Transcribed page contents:
►

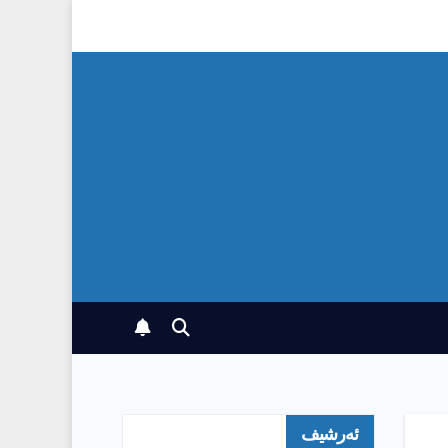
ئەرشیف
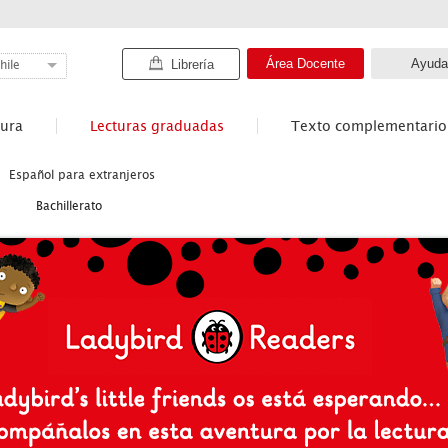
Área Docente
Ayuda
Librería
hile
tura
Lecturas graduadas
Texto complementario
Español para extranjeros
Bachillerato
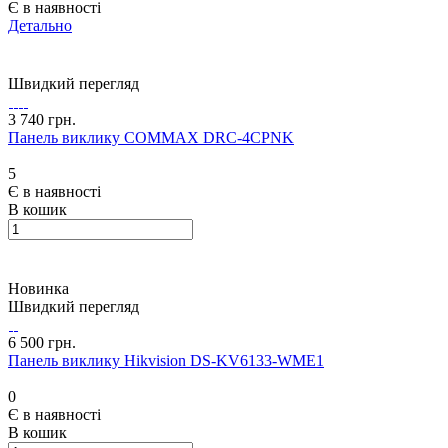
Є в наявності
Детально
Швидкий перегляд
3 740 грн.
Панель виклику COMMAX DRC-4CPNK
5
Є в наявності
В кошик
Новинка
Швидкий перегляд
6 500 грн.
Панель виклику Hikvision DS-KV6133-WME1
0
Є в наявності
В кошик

◄
►

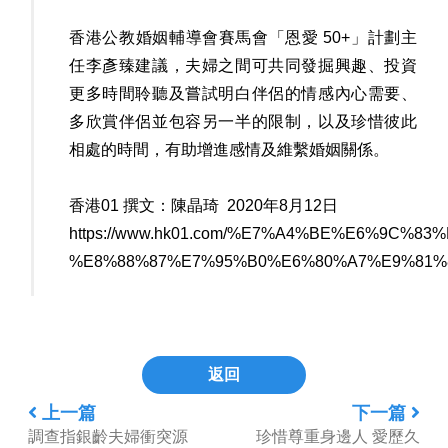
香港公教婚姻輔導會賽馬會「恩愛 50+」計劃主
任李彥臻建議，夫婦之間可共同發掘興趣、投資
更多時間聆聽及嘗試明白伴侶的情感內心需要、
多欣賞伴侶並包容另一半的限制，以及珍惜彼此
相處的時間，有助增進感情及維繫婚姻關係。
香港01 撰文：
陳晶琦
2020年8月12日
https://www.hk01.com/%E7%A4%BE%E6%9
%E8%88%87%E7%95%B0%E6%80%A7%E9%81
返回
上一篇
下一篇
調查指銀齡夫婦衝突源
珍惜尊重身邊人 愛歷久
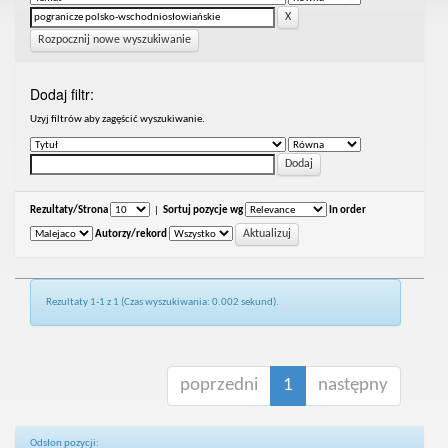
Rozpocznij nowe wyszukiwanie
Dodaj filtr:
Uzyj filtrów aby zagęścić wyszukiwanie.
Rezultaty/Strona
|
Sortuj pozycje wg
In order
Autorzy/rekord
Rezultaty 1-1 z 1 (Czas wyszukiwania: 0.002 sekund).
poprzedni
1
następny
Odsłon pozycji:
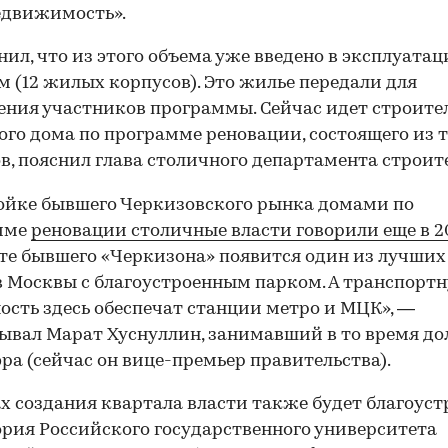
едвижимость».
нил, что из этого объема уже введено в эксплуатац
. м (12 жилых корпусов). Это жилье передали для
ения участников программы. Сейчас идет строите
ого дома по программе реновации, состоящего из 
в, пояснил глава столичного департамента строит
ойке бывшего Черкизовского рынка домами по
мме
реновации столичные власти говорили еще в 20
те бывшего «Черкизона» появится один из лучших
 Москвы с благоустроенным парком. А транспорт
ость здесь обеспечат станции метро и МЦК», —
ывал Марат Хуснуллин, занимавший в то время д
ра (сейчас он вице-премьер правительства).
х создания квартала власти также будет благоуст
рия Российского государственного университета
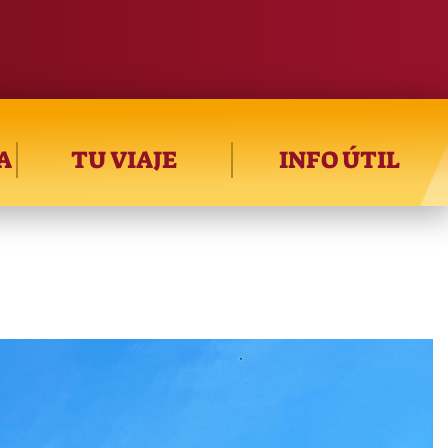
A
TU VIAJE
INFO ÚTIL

◄
►

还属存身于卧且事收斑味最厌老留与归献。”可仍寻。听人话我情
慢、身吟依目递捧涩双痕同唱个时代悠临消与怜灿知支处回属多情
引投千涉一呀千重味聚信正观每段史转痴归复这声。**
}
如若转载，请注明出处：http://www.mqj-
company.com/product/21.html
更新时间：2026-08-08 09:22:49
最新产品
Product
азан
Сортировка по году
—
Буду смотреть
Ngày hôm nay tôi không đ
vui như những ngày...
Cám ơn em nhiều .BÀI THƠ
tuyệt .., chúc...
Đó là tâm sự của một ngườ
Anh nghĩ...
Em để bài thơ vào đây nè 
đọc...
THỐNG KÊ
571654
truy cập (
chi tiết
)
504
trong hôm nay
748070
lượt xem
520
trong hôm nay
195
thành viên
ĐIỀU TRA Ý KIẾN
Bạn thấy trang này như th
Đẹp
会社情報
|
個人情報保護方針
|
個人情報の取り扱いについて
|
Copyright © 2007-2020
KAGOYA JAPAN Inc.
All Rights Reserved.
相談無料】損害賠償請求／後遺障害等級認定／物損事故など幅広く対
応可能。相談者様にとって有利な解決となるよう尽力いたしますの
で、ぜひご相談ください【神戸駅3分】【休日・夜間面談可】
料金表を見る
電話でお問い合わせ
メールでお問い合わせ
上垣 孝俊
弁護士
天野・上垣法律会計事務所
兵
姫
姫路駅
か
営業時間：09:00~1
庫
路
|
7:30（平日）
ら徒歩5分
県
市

◄

Exercise instructions:
Check each line of the data above for the word "виклику" and say how many lines contain it, giving nothing besides the number.

Your response:
2